Wie konnte es für Kurz soweit kommen? Da ist zum einen eben, dass die Freiheitlichen stärker sind als erwartet. Jeder Prozentpunkt, den sie halten, fehlt Kurz. Zum anderen kommt hinzu, dass es Kurz nicht gelungen ist, über potenzielle ÖVP- und FPÖ-Wähler hinaus zu punkten. Im Gegenteil: Allein schon, dass den Neos acht, neun Prozent und damit erhebliche Zugewinne ausgewiesen werden, ist ein Alarmsignal für ihn. Neos haben bisher immer zu einem wesentlichen Teil von enttäuschen ÖVP-Wählern gelebt. Ohne sie wären sie 2013 nicht in den Nationalrat gekommen und hätten sich 2017 auch kaum dort halten können.

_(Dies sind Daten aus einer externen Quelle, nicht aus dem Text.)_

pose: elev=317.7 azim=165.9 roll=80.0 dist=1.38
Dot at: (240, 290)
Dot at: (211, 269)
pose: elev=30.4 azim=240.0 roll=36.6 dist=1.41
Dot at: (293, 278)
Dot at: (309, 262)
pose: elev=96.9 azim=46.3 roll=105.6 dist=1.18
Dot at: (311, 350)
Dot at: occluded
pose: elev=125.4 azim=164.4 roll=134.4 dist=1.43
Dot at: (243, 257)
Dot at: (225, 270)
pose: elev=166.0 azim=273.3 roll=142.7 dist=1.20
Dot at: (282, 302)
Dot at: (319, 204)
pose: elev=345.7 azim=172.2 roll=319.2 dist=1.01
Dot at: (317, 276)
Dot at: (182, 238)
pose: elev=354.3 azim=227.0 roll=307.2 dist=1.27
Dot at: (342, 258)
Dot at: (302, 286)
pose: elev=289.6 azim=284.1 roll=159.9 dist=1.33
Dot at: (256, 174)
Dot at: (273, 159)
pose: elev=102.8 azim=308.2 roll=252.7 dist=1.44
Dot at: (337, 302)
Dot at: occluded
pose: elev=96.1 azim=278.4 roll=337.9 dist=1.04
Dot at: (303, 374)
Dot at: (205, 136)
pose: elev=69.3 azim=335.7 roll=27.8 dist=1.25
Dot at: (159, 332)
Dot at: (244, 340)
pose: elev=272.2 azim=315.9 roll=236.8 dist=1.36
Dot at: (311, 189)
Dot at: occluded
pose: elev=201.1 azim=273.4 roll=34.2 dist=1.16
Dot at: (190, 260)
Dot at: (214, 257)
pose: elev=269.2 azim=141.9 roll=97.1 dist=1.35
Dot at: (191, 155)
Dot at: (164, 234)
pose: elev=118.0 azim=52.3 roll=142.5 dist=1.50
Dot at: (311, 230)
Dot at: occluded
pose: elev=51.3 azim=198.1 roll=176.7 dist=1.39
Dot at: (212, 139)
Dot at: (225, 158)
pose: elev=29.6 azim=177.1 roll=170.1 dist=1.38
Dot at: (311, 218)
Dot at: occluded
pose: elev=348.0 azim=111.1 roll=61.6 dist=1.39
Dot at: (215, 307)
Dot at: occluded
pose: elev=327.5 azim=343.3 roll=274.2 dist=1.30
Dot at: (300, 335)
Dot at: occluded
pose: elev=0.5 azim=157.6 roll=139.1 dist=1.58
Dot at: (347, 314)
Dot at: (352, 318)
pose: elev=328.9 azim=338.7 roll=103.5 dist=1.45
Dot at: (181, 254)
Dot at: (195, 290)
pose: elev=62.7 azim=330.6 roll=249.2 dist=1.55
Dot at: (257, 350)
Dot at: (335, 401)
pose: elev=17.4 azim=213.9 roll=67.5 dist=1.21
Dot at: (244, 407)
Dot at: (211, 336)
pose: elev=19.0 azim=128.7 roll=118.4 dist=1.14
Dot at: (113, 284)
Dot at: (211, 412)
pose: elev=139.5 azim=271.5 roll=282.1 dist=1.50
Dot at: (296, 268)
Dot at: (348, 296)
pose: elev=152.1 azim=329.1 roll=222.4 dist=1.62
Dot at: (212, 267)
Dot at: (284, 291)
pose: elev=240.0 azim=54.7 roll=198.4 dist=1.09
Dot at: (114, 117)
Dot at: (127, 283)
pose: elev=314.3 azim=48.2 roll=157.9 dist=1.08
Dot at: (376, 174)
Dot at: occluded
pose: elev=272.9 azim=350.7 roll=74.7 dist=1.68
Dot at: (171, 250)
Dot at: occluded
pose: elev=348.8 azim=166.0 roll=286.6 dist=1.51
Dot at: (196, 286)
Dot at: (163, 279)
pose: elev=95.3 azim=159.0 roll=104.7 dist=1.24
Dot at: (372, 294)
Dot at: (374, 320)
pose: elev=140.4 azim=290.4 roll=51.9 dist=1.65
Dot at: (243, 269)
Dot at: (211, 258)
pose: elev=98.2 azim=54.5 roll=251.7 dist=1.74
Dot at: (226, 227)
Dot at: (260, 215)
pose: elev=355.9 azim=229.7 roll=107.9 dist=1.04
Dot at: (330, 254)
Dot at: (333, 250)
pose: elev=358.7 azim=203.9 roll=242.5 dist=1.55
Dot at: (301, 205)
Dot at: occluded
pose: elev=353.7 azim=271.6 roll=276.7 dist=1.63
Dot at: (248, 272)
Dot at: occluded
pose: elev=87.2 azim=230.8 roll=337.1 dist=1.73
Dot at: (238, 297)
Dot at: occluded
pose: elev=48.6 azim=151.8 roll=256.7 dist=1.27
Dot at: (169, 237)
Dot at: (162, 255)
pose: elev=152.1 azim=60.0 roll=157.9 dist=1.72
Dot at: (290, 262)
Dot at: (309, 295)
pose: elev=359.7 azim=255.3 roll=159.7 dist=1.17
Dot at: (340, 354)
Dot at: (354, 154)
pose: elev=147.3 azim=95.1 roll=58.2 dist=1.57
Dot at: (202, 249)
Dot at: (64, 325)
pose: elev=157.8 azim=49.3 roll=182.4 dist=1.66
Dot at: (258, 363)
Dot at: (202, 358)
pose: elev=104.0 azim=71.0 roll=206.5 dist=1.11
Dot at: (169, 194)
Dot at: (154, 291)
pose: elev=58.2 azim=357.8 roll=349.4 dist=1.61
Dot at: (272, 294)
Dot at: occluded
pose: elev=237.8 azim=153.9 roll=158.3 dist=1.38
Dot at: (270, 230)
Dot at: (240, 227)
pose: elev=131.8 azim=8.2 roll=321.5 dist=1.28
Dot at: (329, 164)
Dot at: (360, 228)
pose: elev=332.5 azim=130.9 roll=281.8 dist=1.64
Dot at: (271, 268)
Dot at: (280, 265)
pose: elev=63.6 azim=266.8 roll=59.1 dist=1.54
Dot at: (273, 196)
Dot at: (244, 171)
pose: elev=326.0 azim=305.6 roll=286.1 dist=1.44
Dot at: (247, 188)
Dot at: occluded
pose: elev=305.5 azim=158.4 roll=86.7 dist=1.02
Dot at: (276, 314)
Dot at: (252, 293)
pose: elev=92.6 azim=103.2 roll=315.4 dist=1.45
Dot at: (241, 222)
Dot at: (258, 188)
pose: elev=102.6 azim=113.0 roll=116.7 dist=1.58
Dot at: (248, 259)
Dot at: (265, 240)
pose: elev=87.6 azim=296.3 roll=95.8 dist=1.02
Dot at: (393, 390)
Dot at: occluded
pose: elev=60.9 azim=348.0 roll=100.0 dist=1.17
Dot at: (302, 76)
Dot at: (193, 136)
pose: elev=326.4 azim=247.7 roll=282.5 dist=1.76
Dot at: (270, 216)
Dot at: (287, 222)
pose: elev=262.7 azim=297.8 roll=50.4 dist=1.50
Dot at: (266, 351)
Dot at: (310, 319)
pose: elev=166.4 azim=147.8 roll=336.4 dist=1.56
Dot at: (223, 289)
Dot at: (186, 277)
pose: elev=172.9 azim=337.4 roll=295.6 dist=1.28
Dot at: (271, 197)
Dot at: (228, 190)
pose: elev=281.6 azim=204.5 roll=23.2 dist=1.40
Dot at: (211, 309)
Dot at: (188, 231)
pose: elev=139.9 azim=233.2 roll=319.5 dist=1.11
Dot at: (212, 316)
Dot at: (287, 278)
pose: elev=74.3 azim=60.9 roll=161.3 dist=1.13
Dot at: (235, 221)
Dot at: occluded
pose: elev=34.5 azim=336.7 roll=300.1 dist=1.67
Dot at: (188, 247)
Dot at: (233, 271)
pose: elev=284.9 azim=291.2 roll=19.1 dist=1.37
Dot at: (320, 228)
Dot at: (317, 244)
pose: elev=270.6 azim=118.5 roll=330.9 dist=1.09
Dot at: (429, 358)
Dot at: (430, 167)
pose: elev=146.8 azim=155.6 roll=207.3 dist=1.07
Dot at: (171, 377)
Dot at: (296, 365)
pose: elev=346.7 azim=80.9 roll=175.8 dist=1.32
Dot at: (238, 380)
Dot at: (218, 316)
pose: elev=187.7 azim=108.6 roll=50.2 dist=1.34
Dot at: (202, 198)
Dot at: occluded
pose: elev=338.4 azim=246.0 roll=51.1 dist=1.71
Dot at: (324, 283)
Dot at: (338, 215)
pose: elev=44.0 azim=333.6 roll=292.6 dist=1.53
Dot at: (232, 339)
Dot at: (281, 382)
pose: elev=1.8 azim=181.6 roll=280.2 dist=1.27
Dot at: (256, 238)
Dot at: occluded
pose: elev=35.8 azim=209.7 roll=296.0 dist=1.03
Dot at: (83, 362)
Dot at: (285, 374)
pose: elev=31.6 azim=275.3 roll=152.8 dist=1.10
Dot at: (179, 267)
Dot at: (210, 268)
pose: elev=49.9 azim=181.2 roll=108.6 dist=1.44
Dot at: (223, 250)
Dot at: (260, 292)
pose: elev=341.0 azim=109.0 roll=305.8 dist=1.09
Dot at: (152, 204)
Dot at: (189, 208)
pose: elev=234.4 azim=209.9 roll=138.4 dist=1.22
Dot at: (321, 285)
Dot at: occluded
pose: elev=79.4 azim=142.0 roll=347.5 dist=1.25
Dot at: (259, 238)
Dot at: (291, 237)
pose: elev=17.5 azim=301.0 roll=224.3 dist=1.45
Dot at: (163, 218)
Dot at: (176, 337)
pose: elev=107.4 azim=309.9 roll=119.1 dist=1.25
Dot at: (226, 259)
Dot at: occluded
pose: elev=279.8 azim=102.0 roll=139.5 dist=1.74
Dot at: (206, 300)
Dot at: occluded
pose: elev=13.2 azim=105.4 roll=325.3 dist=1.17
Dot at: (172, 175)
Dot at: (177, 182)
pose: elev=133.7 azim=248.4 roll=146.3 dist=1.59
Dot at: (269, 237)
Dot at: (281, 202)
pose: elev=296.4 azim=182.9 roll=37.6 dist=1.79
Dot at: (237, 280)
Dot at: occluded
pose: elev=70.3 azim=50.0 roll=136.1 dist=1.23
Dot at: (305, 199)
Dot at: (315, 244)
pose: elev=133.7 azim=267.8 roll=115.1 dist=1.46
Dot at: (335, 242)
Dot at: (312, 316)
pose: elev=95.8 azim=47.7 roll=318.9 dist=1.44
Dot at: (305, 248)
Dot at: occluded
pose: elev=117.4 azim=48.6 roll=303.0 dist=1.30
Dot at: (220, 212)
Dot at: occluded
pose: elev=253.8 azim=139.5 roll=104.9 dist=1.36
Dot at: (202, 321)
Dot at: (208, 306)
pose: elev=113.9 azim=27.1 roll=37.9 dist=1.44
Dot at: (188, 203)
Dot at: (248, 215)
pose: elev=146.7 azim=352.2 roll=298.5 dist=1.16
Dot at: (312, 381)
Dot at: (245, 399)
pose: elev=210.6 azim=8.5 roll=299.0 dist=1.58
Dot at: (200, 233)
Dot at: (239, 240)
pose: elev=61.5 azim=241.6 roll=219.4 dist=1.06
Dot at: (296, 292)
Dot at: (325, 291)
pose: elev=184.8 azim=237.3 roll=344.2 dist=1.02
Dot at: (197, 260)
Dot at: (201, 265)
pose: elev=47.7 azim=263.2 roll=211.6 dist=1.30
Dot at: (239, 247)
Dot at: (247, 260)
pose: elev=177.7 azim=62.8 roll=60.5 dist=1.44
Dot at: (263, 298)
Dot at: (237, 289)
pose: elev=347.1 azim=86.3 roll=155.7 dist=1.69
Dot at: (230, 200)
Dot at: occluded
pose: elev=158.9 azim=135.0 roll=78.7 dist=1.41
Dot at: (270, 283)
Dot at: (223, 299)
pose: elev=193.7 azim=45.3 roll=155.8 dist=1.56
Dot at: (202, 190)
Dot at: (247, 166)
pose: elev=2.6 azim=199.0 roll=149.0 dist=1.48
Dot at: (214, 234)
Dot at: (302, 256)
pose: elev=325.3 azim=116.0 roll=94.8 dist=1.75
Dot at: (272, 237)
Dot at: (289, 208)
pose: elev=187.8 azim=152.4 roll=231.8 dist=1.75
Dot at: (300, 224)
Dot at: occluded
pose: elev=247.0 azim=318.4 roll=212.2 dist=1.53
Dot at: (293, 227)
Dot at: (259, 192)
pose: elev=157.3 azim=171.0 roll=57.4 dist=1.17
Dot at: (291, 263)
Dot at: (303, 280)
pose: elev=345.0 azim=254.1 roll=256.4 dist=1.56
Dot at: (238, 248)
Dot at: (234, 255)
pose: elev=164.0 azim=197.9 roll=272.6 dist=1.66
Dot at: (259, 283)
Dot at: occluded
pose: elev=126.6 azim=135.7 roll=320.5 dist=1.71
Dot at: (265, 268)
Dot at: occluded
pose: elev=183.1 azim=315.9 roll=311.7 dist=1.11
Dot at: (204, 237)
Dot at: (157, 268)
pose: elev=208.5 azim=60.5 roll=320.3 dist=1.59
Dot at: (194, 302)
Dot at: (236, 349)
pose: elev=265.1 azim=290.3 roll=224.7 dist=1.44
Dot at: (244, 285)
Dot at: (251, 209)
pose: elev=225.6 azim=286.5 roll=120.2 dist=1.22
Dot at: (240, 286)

Vor diesem Hintergrund wirkt der ÖVP-Slogan „Österreich braucht seinen Kanzler“ daneben: Kurz würde eine Direktwahl zwar eindeutig für sich entscheiden. In Wirklichkeit ist er aber nur Kanzler(-Kandidat) der Mitte-Rechts-Wähler.
Im Wahlkampffinale geht es für den 33-Jährigen schon nur noch darum, zumindest diese Mitte-Rechts-Wähler mit allen erdenklichen Mitteln zu gewinnen. Zum Beispiel, in dem er sich zunehmend bemüht, allgemeine Verunsicherung vor offenen Grenzen zu schüren, die angeblich mit Grünen einhergehen würden; oder in dem er wieder auf das Codewort „Silberstein“ zurückgreift – erstmals aber nicht gegenüber den Sozialdemokraten, sondern gegenüber den Neos und das auch noch mit dem Zusatz, dass Tal Silberstein „einer der teuersten Wahlkampfberater der Welt (sei), ein Israeli, der in Amerika, Osteuropa, Österreich als Söldner Wahlkämpfe macht“. Das ist eine unmissverständliche Botschaft zur Mobilisierung des rechten Lagers. Und sonst nichts mehr.